Jamie is a corporate head-hunter who recruits Dylan from his gig at a popular Los Angeles blog to move to New York City to work as the art director of GQ magazine. They’ve both just been dumped by their significant others but Dylan is still a little skeptical about uprooting his whole life. He shouldn’t be, though, since the art director of GQ apparently makes enough money to afford an amazing pre-furnished one bedroom apartment in Manhattan that would go for at least $3,000 a month (a flourishing magazine industry with lots of available and insanely lucrative jobs? Like I was saying: not as authentic as advertised).
After a charming nighttime tour of New York City’s sights with Jamie, Dylan decides to take the job. Once he moves east, the two strike up a friendship and then, one night after watching a particularly wretched romantic comedy, they decide to test the boundaries of that friendship by adding sex into the mix. Just sex, though, without its typical requisite emotional entanglements. After swearing on a iPad Bible app, they dive into bed for a series of love scenes that are refreshingly filthy, at least by the standards of mainstream Hollywood comedies. While the movie hews much closer to the rules of romantic comedies than it would like to admit, its stars have have honest-to-God movie star chemistry together, and their scenes sparkle with warmth, humor, and sex appeal. Even if the movie around them is less real than it aspires to be, the connection between the two leads feels totally genuine.

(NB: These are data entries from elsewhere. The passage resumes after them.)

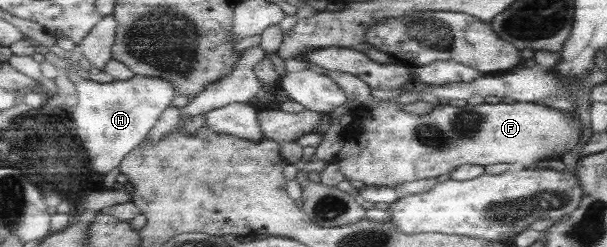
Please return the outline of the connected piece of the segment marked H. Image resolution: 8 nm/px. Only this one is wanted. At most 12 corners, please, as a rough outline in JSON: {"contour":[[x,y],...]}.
{"contour":[[78,77],[70,109],[102,177],[145,141],[172,82]]}

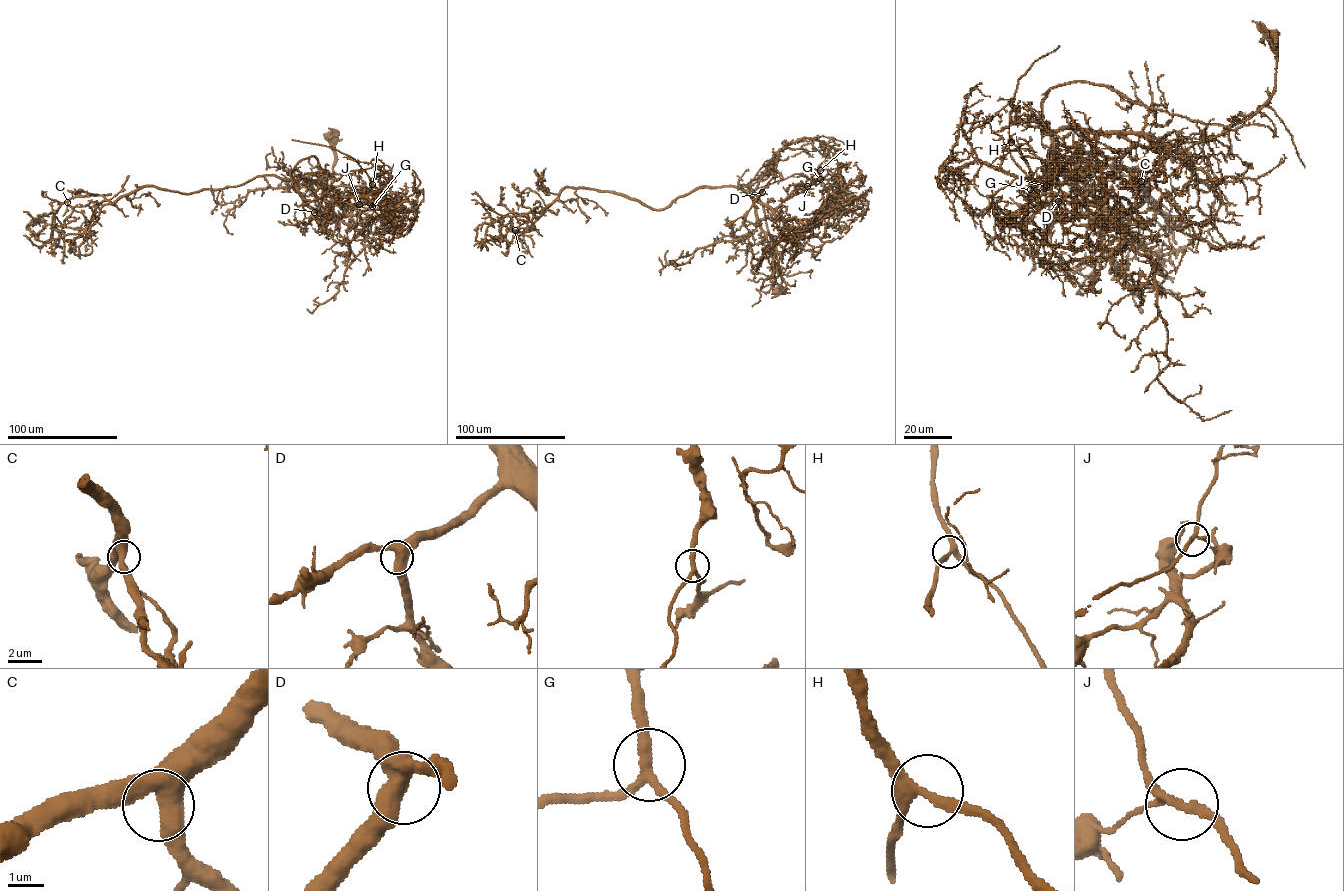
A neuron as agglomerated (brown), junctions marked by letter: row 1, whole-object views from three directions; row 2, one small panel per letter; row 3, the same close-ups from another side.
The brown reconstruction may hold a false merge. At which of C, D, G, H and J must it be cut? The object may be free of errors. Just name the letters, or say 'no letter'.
J

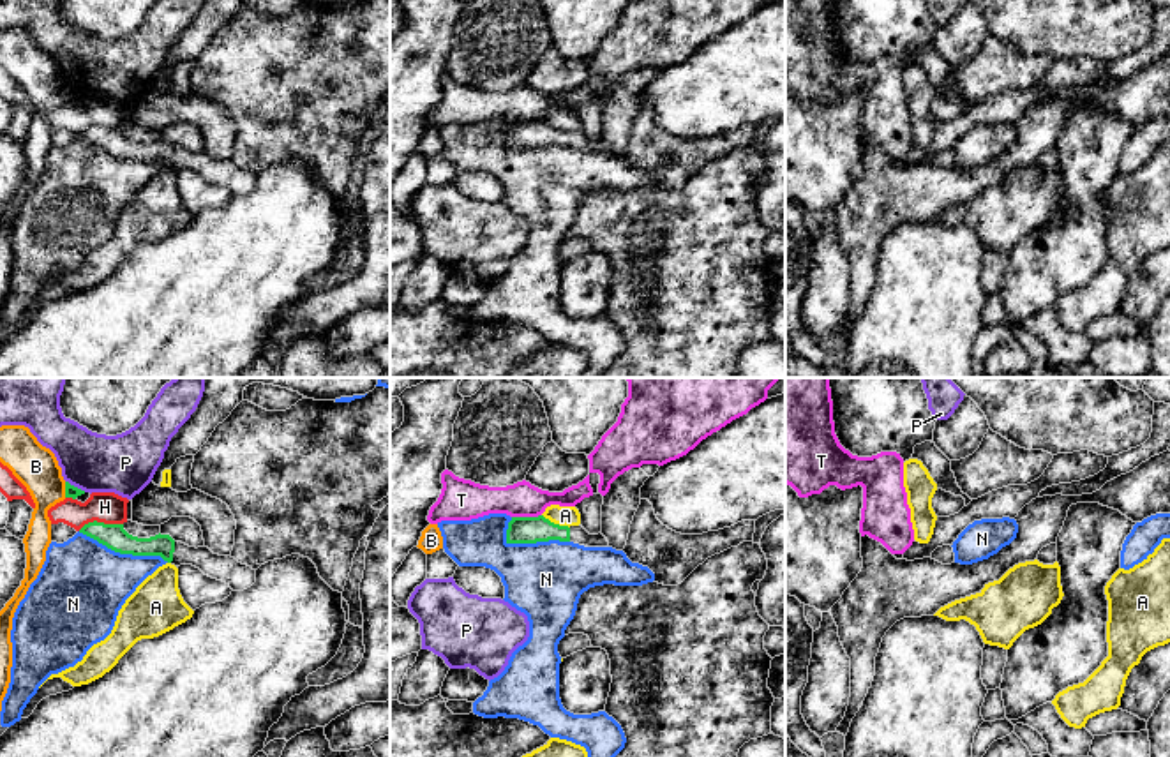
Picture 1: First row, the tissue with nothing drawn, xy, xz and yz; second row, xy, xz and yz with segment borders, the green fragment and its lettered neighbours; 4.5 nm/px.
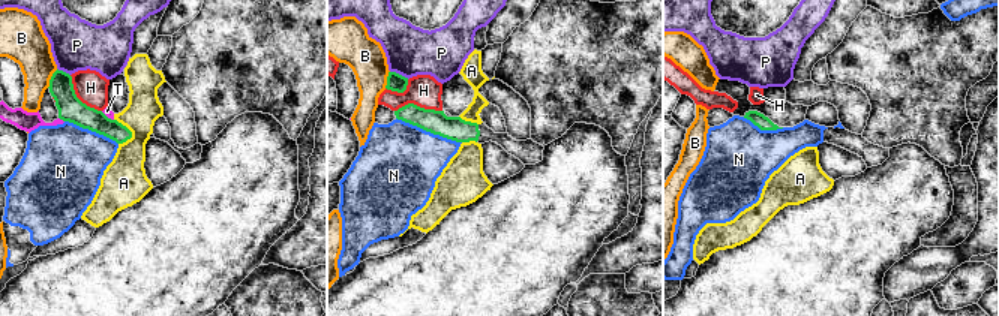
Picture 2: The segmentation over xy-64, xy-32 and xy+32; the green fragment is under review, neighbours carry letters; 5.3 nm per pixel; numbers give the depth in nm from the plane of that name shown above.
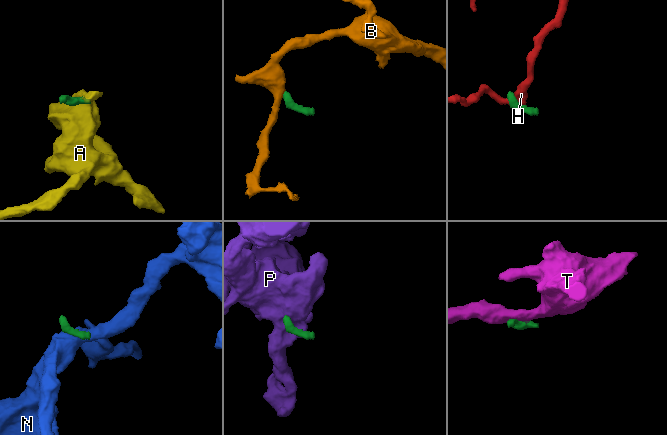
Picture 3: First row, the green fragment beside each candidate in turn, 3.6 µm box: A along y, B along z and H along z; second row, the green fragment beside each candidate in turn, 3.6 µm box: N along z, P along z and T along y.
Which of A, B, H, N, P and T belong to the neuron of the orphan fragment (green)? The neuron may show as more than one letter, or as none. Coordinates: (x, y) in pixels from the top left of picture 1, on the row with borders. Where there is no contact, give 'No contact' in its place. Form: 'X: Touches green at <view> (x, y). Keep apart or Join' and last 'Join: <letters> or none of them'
A: Touches green at xz (556, 524). Keep apart
B: Touches green at xy (66, 489). Keep apart
H: Touches green at xy (99, 523). Keep apart
N: Touches green at xy (124, 553). Keep apart
P: Touches green at xy (76, 487). Keep apart
T: Touches green at xz (526, 517). Keep apart
Join: none of them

The director and co-writer of the film is Will Gluck, whose last film, “Easy A,” was one of the best mainstream comedies in years. “Friends With Benefits” isn’t quite up to that level — not as clever, not as well-written, and a whole lot more predictable — but it’s an utterly charming date night movie. Gluck’s got an obvious rapport with actors and he never makes the mistake that a lot of bad rom-com directors do: talking down to his audience. He’s also got an unappreciated knack for portraying child-parent relationships onscreen. A lot of the best stuff in “Easy A” was between Emma Stone’s Olive and her mom and dad, Patricia Clarkson and Stanley Tucci. Clarkson returns here as Kunis’ man-hungry single mom, and steals every scene she’s in (not an easy task, given the intense wattage of the star she’s stealing from). Best of all is Richard Jenkins, who has an even smaller and even more powerful role as Dylan’s ill father. His moments with Timberlake, particularly one in an airport, are so sad and moving they probably belongs in another, more serious movie. But they’re so damn good, I’m glad they found their way into this one.

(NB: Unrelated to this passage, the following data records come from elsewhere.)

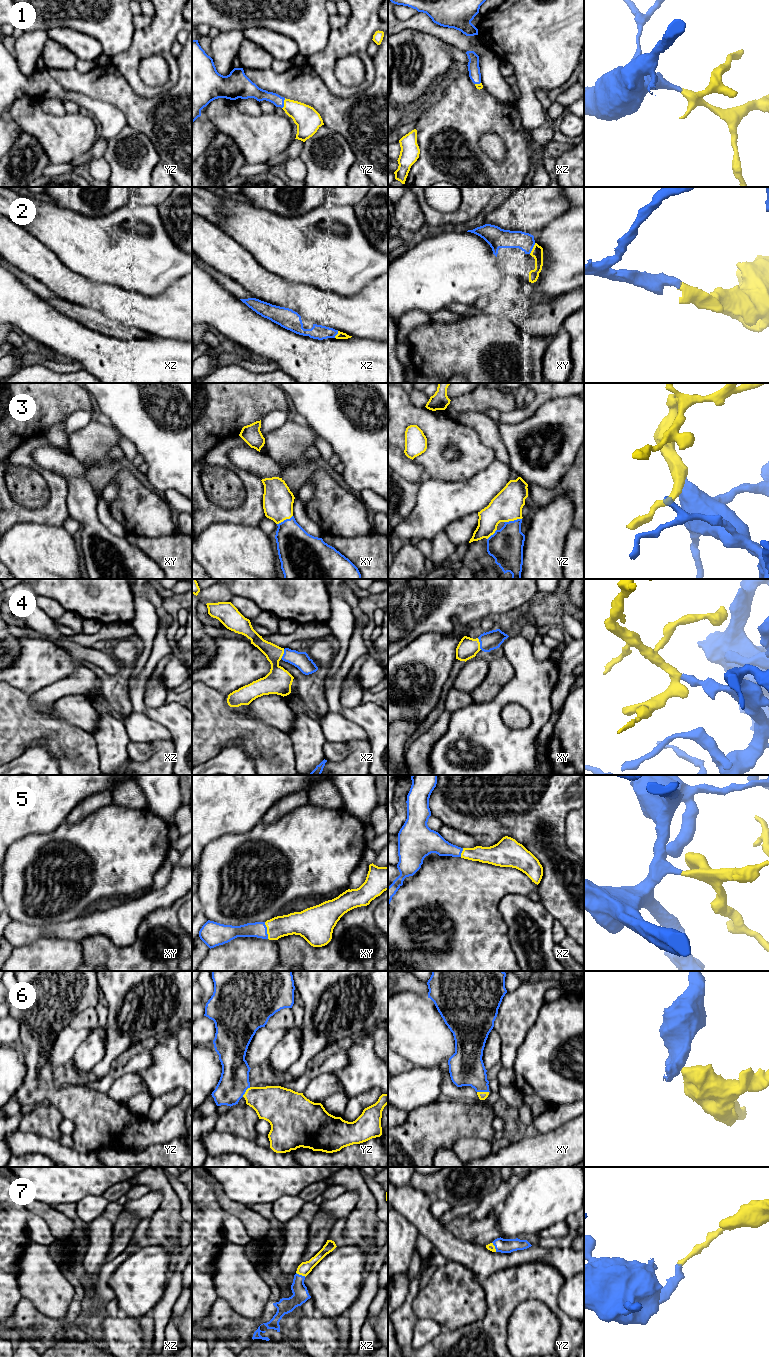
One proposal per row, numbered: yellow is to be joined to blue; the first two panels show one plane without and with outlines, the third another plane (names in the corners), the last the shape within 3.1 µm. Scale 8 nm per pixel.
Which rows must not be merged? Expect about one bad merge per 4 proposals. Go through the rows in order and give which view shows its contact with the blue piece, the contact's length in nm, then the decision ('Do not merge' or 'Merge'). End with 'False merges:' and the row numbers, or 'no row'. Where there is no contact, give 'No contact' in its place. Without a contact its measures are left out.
1: Touches blue in yz. Shared border 90 nm. Merge
2: Touches blue in xy. Shared border 100 nm. Merge
3: Touches blue in yz. Shared border 150 nm. Merge
4: Touches blue in xy. Shared border 100 nm. Merge
5: Touches blue in xy. Shared border 140 nm. Merge
6: Touches blue in xy. Shared border 100 nm. Merge
7: Touches blue in xz. Shared border 90 nm. Merge
False merges: no row

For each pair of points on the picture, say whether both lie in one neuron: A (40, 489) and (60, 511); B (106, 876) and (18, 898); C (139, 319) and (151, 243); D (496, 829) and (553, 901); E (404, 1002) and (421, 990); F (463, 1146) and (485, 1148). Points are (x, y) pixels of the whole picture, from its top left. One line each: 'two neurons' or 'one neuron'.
A: two neurons
B: one neuron
C: two neurons
D: one neuron
E: two neurons
F: one neuron

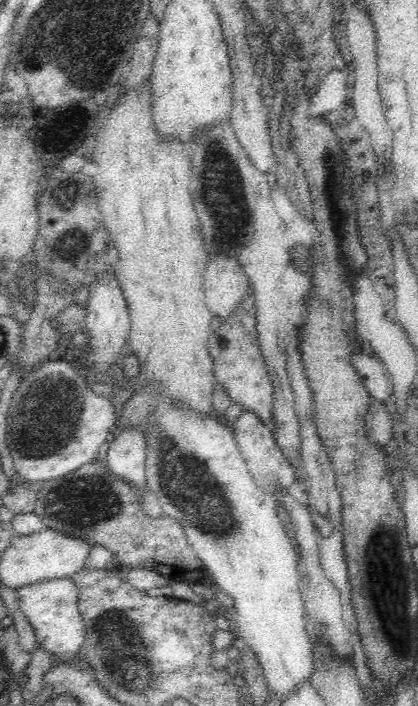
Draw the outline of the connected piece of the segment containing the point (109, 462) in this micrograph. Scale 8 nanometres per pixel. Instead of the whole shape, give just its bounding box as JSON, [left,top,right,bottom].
[103,429,147,487]

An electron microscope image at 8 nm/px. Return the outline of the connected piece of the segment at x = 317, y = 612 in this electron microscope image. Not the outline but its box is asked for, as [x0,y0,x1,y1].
[274,489,353,658]

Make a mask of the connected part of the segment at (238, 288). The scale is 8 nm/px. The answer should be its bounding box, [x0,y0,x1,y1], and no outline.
[203,255,250,322]

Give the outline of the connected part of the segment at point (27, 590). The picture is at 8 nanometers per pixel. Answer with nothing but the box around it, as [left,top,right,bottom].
[16,577,86,659]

Then again, maybe they do belong in “Friends With Benefits.” Jenkins’ parts are as close as the movie gets to being a romantic comedy that truly breaks the rules of romantic comedies. The movie ends with a big dramatic movieish confrontation in a major New York City landmark, and though it’s couched as a critique of a similar scene in a bad rom-com, it’s still pretty clearly a fantasy.

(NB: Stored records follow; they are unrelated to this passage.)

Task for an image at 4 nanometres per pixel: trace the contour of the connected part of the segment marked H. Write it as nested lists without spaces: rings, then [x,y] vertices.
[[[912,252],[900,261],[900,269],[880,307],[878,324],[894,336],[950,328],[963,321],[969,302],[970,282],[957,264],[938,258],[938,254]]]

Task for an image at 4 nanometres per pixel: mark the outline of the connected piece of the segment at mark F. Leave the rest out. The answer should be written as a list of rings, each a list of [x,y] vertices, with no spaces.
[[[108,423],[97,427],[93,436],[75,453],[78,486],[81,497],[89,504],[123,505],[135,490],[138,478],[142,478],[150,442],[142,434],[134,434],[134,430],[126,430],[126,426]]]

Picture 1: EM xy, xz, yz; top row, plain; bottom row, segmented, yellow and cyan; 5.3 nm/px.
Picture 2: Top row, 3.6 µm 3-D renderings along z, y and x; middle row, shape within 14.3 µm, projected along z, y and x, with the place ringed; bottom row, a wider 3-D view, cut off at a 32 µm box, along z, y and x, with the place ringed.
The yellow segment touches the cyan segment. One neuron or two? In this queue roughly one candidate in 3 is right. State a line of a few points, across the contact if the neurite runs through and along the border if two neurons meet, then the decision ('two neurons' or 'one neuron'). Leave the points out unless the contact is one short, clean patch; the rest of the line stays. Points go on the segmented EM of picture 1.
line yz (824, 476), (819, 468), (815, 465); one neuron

Maybe verisimilitude isn’t what we want from rom-coms after all. Jamie may not like these movies, but she watches them anyway, even wishing on more than one occasion that that her life was like a movie. Perhaps we don’t need authentic rom-coms, just better ones, with more attention to detail, more charismatic stars, and smarter characters that give us the feeling, if not the reality, of being in love.